Businesses in Bangladesh are preparing for potential economic impacts as trade tensions escalate between India and Bangladesh, marked by a series of reciprocal trade restrictions. Anbarasan Ethirajan, South Asia editor for the BBC, reports that recent developments have stirred concerns among local industries and exporters.
In the preceding month, Bangladesh imposed a ban on land imports of cotton yarn from India to protect its local textile sector from cheaper foreign goods. This decision followed India's abrupt cessation of a transhipment facility that previously enabled Bangladesh to export goods to third countries through Indian ports and airports, a move justified by India citing "congestion." Analysts estimate that this halt could jeopardise approximately $1 billion in potential apparel exports for Bangladesh.
In light of these developments, there are discussions within the Bangladeshi government about extending the trade restrictions beyond cotton imports. Debapriya Bhattacharya, a senior economist with the Centre for Policy Dialogue in Dhaka, articulated a growing sentiment that authorities should reconsider the extensive transit and transhipment privileges granted to India under former Prime Minister Sheikh Hasina’s administration. Bhattacharya noted that there is a "strong view nowadays in Bangladesh that we should also reassess the other transit and transhipment facilities" provided to India.
The diplomatic landscape has shifted since the ousting of Prime Minister Sheikh Hasina in August 2023, amidst massive protests. Currently in exile in India, Hasina is facing demands from Dhaka for extradition to address charges related to crimes against humanity, money laundering, and corruption—allegations she has denied. Meanwhile, India has expressed concerns over reports of violence against the Hindu minority in Bangladesh, describing the killing of a Hindu man as indicative of “a pattern of systematic persecution” under the current interim government led by Nobel laureate Muhammad Yunus.
Despite the controversies, Bangladesh's government denies targeting minority groups, arguing that such incidents are largely politically motivated or ordinary crimes. The Hindu population, constituting less than 10% of Bangladesh's 170 million citizens, has been at the centre of these discussions, prompting a rise in anti-India sentiment among some segments of the Bangladeshi populace. Compounding the tension, Indian media has been reproached for allegedly exaggerating the threats to minorities in Bangladesh.
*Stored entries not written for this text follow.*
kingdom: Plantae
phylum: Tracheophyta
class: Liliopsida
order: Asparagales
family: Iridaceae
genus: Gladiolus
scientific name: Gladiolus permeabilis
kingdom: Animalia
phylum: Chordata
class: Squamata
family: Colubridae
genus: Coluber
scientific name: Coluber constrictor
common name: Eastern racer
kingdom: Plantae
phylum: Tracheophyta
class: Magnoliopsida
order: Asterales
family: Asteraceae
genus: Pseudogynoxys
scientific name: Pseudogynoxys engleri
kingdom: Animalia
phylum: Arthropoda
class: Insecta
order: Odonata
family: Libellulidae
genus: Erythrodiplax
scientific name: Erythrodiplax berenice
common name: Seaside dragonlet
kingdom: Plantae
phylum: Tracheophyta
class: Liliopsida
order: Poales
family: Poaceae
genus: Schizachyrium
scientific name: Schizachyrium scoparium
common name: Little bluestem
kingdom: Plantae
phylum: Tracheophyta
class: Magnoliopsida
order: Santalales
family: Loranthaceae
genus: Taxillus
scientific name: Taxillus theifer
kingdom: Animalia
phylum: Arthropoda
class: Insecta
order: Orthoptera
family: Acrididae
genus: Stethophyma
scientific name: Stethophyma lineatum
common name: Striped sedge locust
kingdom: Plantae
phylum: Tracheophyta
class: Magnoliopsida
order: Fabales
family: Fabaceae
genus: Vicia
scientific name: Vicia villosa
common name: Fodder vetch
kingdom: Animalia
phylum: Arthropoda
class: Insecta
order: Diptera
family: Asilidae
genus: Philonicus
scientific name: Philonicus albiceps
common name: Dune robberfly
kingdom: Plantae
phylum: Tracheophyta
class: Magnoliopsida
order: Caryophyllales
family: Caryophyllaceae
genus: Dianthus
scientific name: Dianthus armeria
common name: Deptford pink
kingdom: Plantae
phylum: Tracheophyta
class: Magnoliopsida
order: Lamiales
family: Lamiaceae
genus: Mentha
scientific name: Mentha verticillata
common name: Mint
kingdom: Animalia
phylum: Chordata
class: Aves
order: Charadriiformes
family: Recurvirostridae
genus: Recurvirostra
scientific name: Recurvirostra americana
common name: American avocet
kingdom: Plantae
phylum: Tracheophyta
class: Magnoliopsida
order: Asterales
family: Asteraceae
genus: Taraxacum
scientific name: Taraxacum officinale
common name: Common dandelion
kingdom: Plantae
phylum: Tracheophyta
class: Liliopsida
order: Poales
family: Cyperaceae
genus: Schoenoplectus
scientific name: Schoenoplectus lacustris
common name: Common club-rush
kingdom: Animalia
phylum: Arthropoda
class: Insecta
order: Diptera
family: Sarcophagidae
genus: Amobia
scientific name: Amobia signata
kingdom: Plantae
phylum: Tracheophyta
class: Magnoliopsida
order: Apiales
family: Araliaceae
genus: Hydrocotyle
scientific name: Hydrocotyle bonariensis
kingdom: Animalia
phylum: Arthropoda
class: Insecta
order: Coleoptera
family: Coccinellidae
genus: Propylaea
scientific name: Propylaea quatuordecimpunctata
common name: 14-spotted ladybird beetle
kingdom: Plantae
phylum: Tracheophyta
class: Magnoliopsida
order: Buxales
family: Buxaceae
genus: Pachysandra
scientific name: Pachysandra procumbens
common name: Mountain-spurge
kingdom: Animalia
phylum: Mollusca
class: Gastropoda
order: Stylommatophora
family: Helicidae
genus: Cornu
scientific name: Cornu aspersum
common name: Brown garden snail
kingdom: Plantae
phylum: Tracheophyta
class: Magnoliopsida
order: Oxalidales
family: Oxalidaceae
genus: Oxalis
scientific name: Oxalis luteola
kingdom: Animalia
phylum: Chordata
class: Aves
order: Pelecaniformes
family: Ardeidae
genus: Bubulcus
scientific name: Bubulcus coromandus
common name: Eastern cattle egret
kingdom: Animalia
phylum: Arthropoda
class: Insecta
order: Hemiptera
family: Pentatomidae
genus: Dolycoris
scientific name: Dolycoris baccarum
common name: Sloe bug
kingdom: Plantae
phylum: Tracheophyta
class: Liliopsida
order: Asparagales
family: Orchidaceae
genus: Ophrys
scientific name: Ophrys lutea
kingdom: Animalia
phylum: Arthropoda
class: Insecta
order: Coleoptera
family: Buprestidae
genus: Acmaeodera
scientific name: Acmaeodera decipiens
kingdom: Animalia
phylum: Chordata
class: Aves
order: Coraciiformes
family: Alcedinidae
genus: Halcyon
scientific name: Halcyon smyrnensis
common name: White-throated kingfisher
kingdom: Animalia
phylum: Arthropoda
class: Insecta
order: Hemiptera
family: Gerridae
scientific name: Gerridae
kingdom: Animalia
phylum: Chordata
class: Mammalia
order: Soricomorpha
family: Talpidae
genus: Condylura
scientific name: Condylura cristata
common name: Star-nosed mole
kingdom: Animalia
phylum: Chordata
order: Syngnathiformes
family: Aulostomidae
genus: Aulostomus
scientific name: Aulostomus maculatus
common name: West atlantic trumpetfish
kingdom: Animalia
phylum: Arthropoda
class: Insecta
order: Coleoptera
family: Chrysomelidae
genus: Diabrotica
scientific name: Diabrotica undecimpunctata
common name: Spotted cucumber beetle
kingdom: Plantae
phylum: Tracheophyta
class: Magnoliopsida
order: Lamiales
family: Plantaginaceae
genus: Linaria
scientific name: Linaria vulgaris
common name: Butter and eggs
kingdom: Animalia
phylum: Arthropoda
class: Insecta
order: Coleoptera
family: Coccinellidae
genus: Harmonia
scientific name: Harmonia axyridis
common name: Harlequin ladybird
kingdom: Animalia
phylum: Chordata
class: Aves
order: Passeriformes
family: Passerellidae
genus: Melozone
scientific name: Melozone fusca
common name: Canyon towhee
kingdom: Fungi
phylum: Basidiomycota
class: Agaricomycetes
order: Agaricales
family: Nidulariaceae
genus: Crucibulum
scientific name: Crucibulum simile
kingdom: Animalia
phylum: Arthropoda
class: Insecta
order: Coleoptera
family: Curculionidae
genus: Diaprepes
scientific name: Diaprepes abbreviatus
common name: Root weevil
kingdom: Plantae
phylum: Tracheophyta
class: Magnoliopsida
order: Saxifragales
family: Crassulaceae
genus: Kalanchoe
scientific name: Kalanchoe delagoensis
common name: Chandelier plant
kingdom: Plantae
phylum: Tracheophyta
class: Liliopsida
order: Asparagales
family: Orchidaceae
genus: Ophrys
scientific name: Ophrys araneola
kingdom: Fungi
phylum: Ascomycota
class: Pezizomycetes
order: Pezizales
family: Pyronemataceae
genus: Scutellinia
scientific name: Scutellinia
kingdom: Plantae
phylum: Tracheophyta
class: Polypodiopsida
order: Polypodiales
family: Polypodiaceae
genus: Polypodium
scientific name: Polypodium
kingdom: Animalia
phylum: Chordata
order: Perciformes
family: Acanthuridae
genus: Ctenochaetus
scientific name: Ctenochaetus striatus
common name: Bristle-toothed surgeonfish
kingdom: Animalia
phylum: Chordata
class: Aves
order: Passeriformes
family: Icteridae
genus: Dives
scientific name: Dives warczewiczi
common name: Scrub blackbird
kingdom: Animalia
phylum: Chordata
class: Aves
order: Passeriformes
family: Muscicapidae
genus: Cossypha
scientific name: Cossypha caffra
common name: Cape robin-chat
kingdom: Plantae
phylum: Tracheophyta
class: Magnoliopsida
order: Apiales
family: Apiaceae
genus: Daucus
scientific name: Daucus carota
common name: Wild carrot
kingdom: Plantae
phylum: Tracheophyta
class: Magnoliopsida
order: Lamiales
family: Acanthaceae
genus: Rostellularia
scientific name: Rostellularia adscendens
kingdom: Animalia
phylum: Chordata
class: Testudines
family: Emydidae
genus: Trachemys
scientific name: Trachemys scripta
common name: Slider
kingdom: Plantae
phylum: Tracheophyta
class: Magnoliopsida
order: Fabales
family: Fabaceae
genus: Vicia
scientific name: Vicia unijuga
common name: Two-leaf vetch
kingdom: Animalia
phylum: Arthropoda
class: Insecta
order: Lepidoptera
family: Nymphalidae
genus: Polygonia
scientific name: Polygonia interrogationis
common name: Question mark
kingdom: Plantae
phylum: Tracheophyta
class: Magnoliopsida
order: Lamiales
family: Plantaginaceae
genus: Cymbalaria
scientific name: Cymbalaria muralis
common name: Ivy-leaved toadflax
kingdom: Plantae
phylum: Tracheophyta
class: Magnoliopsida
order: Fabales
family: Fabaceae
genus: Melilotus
As public sentiments cool in both countries, analysts caution that escalating rhetoric could further strain trade and economic relations. Currently, alternatives exist for the import of cotton yarn through sea and air, although these methods are generally slower and pricier. In 2024, India had exported cotton yarn worth $1.6 billion (£1.2 billion) to Bangladesh, with a notable third of this volume transported via land ports. The earlier transshipment arrangement allowed Bangladeshi exporters to efficiently route goods to Indian cities for onward air transport to Western markets.
The disruption in these trade routes is being felt acutely by Bangladeshi garment manufacturers. Anis Ahmed, head of the supply chain firm MGH Group, highlighted the setback, stating, "The transshipment suspension is a blow to Bangladesh's fast-fashion export industry. The India route got cargo to Western countries in a week. By sea, it takes up to eight weeks."
As Bangladesh aims to sustain its status as the world's second-largest garment exporter—having shipped $38 billion worth of clothing last year—over $1 billion of this trade historically relied on the India land-air route, which is vital for the country’s fast-fashion sector. However, limited air freight capacity and less sophisticated airport facilities present challenges for direct exports from Bangladesh, amplifying the urgency of resolving the ongoing trade dispute.